Les ministres des finances de la zone euro et le Fonds monétaire international ont mené un débat poussé sur la Grèce ce lundi. Les prêteurs envisagent d’accorder deux années supplémentaires au pays pour qu’il puisse atteindre ses objectifs de réduction du déficit budgétaire.
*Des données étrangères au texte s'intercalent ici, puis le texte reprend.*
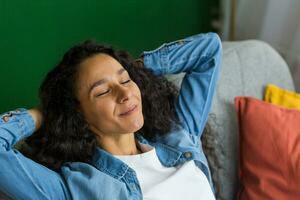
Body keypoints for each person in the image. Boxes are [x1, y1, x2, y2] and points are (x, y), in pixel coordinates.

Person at [0, 32, 222, 200]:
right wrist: (47, 113)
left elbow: (209, 49)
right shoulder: (75, 188)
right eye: (103, 91)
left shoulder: (177, 137)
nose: (126, 93)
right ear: (77, 113)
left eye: (125, 80)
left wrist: (137, 70)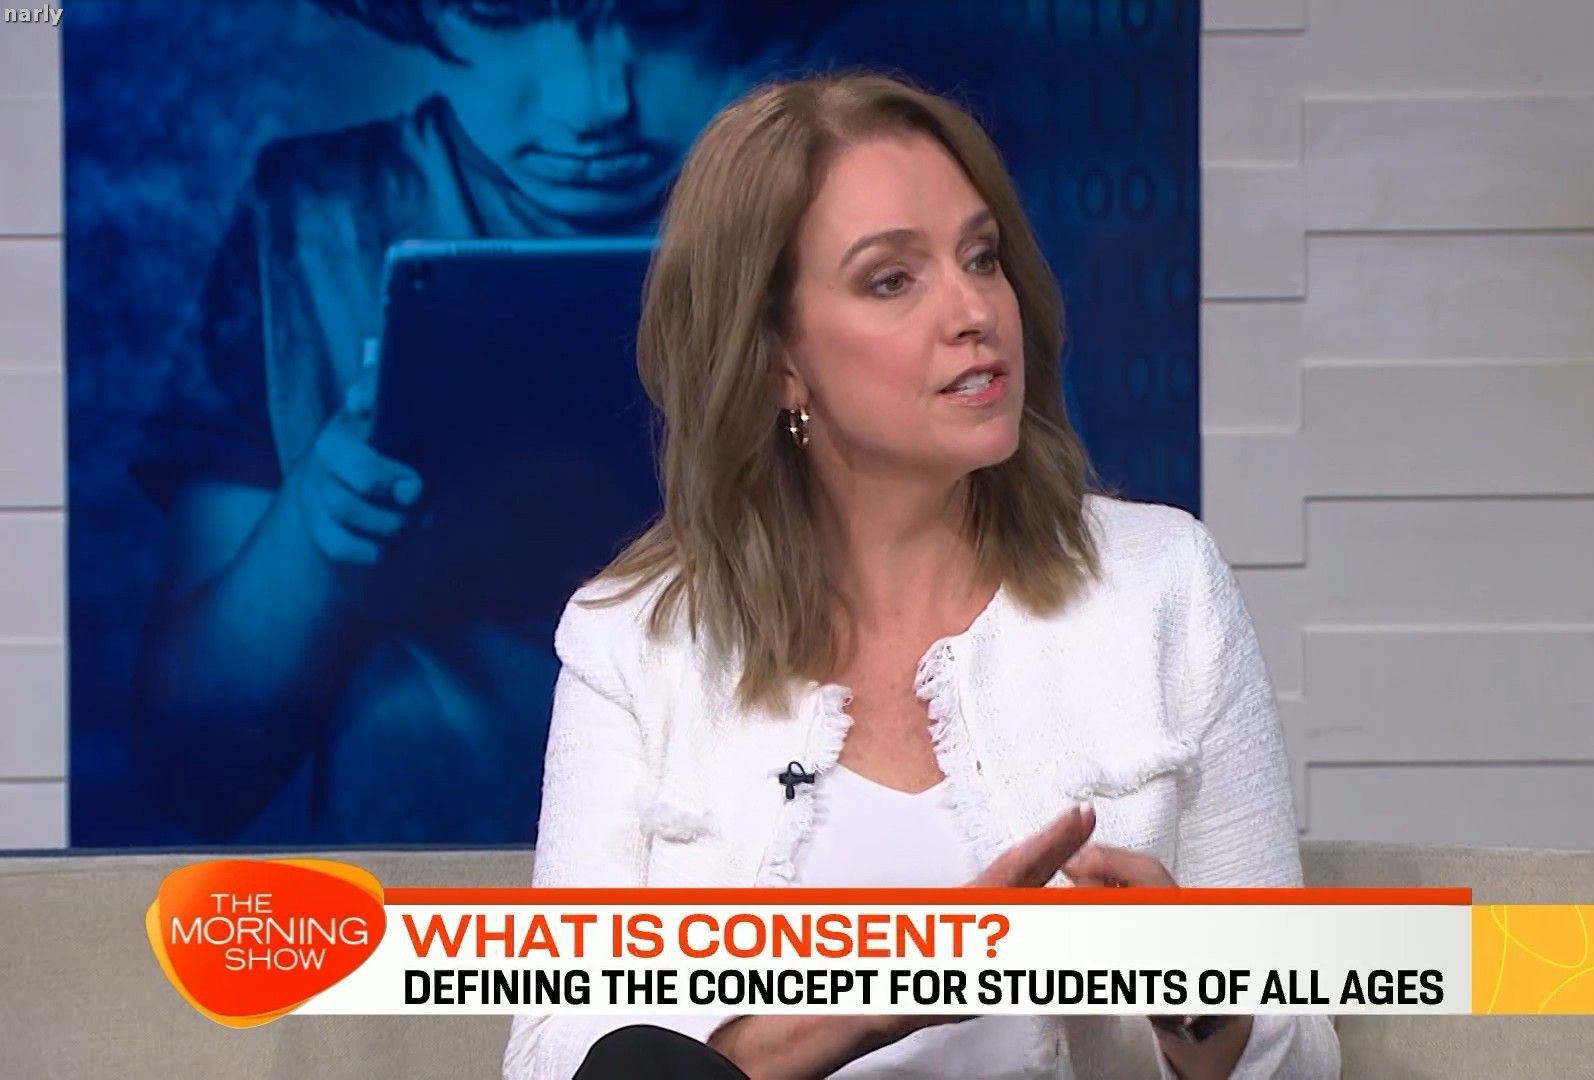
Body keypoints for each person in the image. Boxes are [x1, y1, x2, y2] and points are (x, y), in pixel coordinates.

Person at [504, 73, 1340, 1078]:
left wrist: (1206, 1008)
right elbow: (558, 1056)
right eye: (892, 280)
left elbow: (1304, 1059)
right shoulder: (633, 642)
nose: (974, 309)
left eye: (981, 258)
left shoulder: (1164, 585)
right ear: (776, 360)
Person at [127, 0, 842, 842]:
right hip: (420, 885)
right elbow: (192, 770)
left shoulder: (847, 216)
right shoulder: (313, 225)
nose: (591, 105)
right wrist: (319, 528)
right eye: (505, 17)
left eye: (662, 18)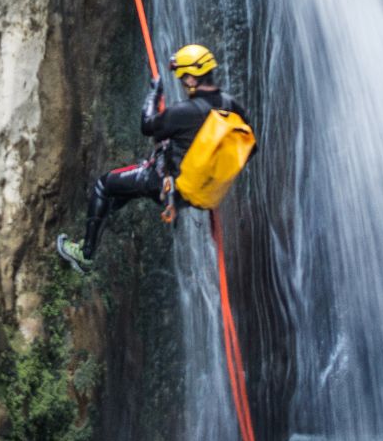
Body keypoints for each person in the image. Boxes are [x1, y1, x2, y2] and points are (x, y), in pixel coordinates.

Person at [56, 43, 252, 273]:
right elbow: (245, 146)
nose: (181, 81)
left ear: (191, 79)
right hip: (199, 192)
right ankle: (100, 216)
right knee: (127, 187)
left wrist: (154, 92)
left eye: (182, 77)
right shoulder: (232, 105)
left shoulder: (183, 112)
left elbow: (147, 125)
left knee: (104, 185)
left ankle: (85, 255)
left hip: (166, 185)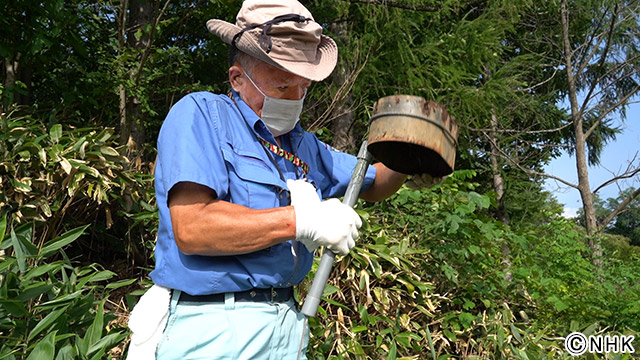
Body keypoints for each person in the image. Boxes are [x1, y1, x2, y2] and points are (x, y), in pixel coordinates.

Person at [126, 1, 441, 359]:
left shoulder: (303, 145)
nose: (295, 98)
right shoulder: (201, 116)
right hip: (213, 323)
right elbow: (192, 227)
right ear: (237, 78)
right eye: (282, 86)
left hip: (288, 326)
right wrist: (301, 221)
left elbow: (372, 183)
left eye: (303, 88)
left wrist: (408, 160)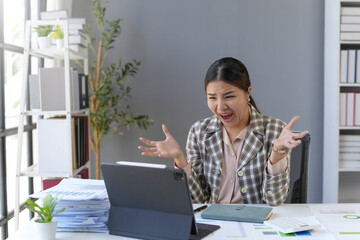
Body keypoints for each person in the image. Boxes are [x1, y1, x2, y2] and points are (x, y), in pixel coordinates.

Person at [138, 57, 308, 206]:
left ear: (247, 93)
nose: (220, 107)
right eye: (212, 98)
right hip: (215, 222)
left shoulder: (275, 131)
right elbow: (198, 198)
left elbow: (274, 201)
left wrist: (277, 152)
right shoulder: (199, 132)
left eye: (229, 97)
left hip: (255, 224)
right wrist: (180, 159)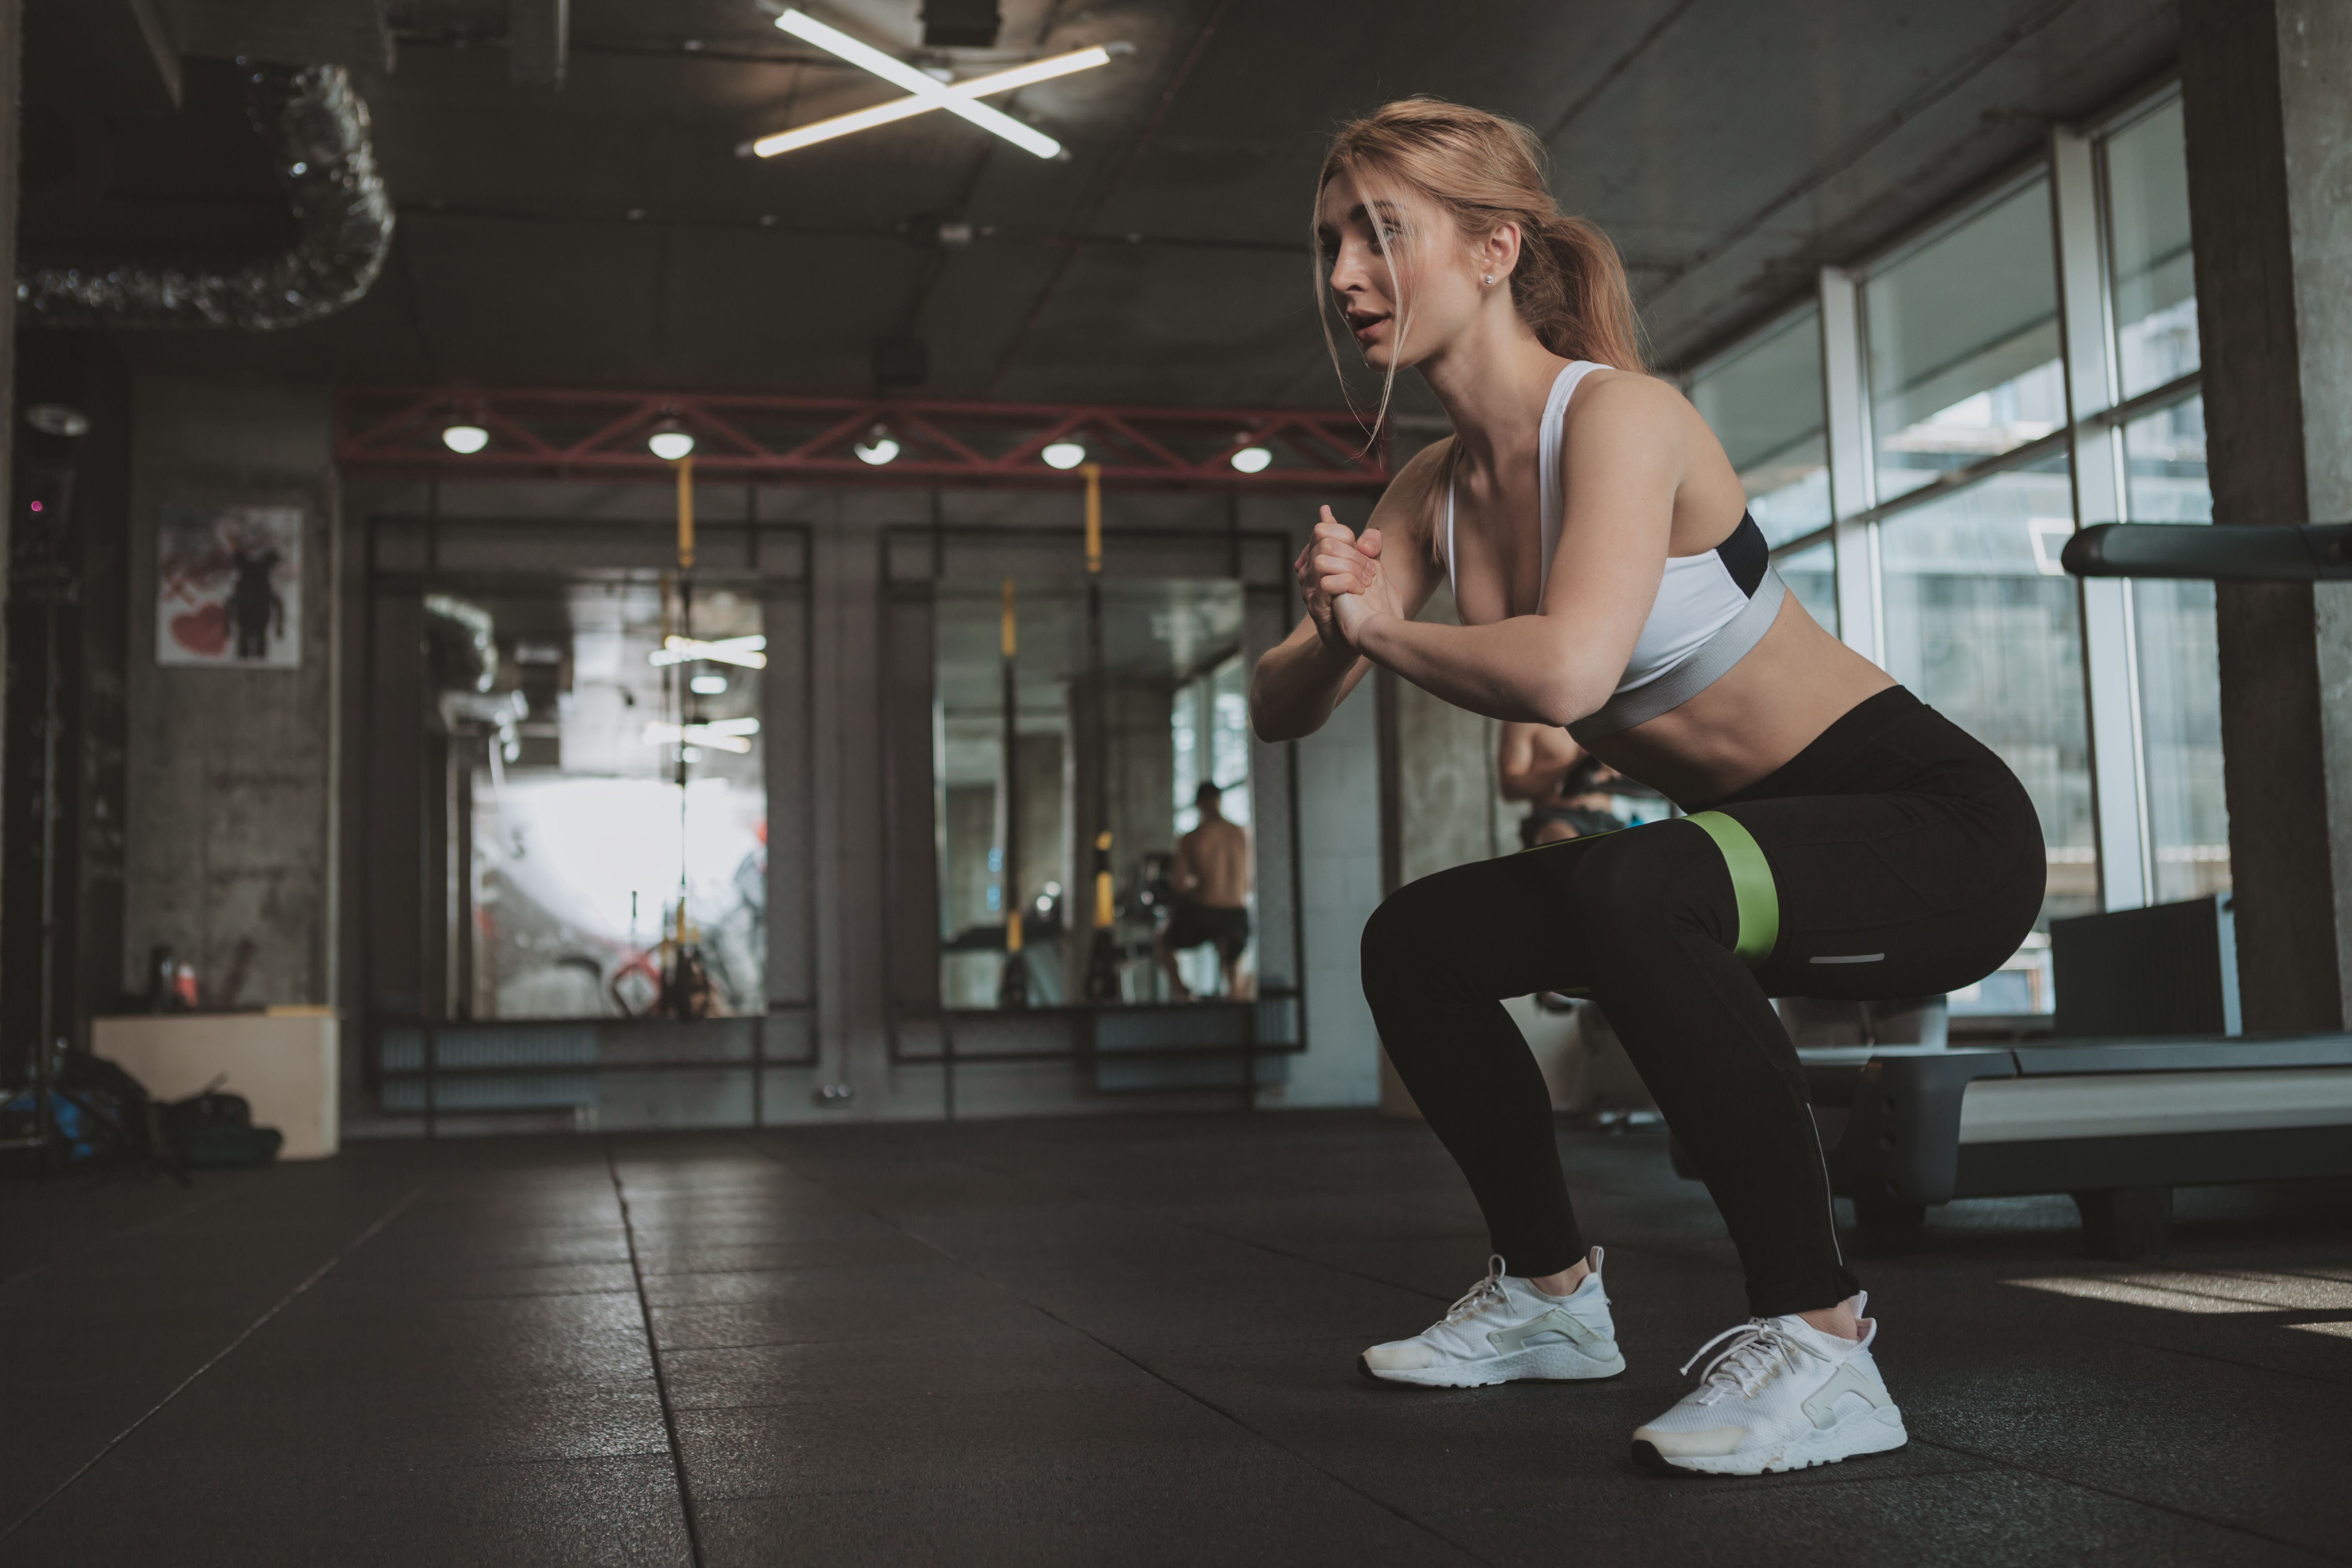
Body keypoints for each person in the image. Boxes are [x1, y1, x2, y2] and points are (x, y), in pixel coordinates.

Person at [1248, 98, 2043, 1476]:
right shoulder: (1433, 487)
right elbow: (1275, 710)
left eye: (1381, 236)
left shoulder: (1619, 418)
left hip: (1930, 827)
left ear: (1493, 248)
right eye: (1332, 244)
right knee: (1418, 942)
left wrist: (1378, 631)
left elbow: (1563, 672)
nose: (1343, 278)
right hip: (1744, 840)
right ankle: (1550, 1298)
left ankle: (1822, 1340)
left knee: (1639, 879)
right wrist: (1333, 628)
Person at [1154, 781, 1253, 1000]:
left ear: (1199, 804)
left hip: (1206, 912)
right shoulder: (1243, 834)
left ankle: (1183, 993)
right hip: (1238, 913)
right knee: (1234, 977)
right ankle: (1237, 1009)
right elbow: (1250, 882)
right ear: (1220, 801)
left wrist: (1195, 887)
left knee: (1163, 940)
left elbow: (1179, 884)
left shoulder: (1192, 838)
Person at [1498, 722, 1622, 846]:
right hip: (1555, 819)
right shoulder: (1523, 721)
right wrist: (1575, 769)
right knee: (1563, 847)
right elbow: (1510, 787)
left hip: (1607, 818)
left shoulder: (1604, 715)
Les ministres ont passé plus de deux heures à discuter du prochain rapport de la Commission européenne, de la Banque centrale européenne et du FMI (la troïka) sur le programme de réduction de la dette grecque. La zone euro et le FMI ne sont toutefois pas toujours d'accord sur la manière de procéder, ont expliqué des fonctionnaires.
L'un des sujets de désaccord portait sur l'octroi à Athènes d'un délai de deux années supplémentaires pour atteindre ses objectifs budgétaires, une proposition que soutenait le chancelier autrichien, Werner Fayman. Le FMI souhaiterait accorder une plus grande marge de manœuvre à la Grèce, mais certains pays comme la Finlande et les Pays-Bas rechignent à lui laisser plus de temps.
Ce délai pourrait être financé sans fonds supplémentaires de la part de la zone euro, a affirmé le ministre grec des finances, Yannis Stournaras.
« C'est à présent sur la table de tous les membres de la troïka », a déclaré M. Stournaras à la presse en parlant de ce délai de deux ans. « Au vu de toutes les mesures que nous prenons aujourd'hui, ils prévoient que le programme dure jusqu'en 2016 et que […] [l'objectif de déficit budgétaire] de 4,5 % du PIB soit atteint en 2016 au lieu de 2014 », a-t-il expliqué.
« Cela sous-entend que le programme sera prolongé, même si la plupart des mesures ont déjà été prises. » Quant à savoir si cela signifiait que le pays n'aurait plus besoin de fonds supplémentaires de la part de l'UE, il a déclaré : « Selon moi, oui. »
« Nous venons d'entamer les négociations, aucune décision n'a été prise », a-t-il affirmé en réponse à des questions sur l'avis des autres ministres des finances.
Prolonger le programme de deux ans créerait un déficit de financement d'environ 12 milliards d'euros qui pourrait être couvert par les 8 milliards d'euros que le FMI a mis de côté en cas de récession pire que prévu, a expliqué M. Stournaras.
La Grèce pourrait également bénéficier d'économies d'intérêt substantielles grâce à la baisse des coûts d'emprunt du FESF, a-t-il ajouté.
En mars dernier, la troïka s'est mise d'accord sur 89 mesures prioritaires que la Grèce devait prendre pour réduire son déficit budgétaire et réformer son économie. La plupart de ces mesures ont été mises en oeuvre, mais le président de l'Eurogroupe, Jean-Claude Juncker, a rappelé qu'Athènes n'avait que jusqu'au 18 octobre pour mener à bien sa mission.